● **Written exercise**
Can you reproduce every one of the lines below word for word?

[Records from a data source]
** START **

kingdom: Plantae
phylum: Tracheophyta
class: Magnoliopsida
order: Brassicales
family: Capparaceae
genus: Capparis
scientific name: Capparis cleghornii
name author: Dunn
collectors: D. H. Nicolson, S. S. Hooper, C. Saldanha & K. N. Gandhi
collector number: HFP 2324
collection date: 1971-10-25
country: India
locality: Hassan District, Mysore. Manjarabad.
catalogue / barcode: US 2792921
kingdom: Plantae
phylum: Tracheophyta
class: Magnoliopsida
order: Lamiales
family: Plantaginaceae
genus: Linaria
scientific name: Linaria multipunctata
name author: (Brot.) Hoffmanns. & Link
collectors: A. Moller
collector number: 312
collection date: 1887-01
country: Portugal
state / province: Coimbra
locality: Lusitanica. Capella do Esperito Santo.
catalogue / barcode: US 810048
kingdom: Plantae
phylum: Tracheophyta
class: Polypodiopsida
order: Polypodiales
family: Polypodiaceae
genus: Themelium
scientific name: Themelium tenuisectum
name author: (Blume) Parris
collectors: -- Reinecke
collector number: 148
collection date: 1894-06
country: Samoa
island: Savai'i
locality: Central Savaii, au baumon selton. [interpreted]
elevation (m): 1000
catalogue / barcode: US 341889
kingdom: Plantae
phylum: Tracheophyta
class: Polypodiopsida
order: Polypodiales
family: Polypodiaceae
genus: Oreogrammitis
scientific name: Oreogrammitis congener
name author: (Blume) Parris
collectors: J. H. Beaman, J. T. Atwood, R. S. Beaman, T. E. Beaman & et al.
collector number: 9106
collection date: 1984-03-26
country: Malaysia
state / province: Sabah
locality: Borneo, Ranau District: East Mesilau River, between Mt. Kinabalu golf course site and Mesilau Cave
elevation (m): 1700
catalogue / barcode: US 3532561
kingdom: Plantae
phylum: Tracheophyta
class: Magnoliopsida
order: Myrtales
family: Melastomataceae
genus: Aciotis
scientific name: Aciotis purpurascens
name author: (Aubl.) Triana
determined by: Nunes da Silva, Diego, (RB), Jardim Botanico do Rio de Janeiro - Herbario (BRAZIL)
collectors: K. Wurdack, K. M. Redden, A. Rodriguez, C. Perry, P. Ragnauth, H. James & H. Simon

** END **

● **Expected answer**
kingdom: Plantae
phylum: Tracheophyta
class: Magnoliopsida
order: Brassicales
family: Capparaceae
genus: Capparis
scientific name: Capparis cleghornii
name author: Dunn
collectors: D. H. Nicolson, S. S. Hooper, C. Saldanha & K. N. Gandhi
collector number: HFP 2324
collection date: 1971-10-25
country: India
locality: Hassan District, Mysore. Manjarabad.
catalogue / barcode: US 2792921
kingdom: Plantae
phylum: Tracheophyta
class: Magnoliopsida
order: Lamiales
family: Plantaginaceae
genus: Linaria
scientific name: Linaria multipunctata
name author: (Brot.) Hoffmanns. & Link
collectors: A. Moller
collector number: 312
collection date: 1887-01
country: Portugal
state / province: Coimbra
locality: Lusitanica. Capella do Esperito Santo.
catalogue / barcode: US 810048
kingdom: Plantae
phylum: Tracheophyta
class: Polypodiopsida
order: Polypodiales
family: Polypodiaceae
genus: Themelium
scientific name: Themelium tenuisectum
name author: (Blume) Parris
collectors: -- Reinecke
collector number: 148
collection date: 1894-06
country: Samoa
island: Savai'i
locality: Central Savaii, au baumon selton. [interpreted]
elevation (m): 1000
catalogue / barcode: US 341889
kingdom: Plantae
phylum: Tracheophyta
class: Polypodiopsida
order: Polypodiales
family: Polypodiaceae
genus: Oreogrammitis
scientific name: Oreogrammitis congener
name author: (Blume) Parris
collectors: J. H. Beaman, J. T. Atwood, R. S. Beaman, T. E. Beaman & et al.
collector number: 9106
collection date: 1984-03-26
country: Malaysia
state / province: Sabah
locality: Borneo, Ranau District: East Mesilau River, between Mt. Kinabalu golf course site and Mesilau Cave
elevation (m): 1700
catalogue / barcode: US 3532561
kingdom: Plantae
phylum: Tracheophyta
class: Magnoliopsida
order: Myrtales
family: Melastomataceae
genus: Aciotis
scientific name: Aciotis purpurascens
name author: (Aubl.) Triana
determined by: Nunes da Silva, Diego, (RB), Jardim Botanico do Rio de Janeiro - Herbario (BRAZIL)
collectors: K. Wurdack, K. M. Redden, A. Rodriguez, C. Perry, P. Ragnauth, H. James & H. Simon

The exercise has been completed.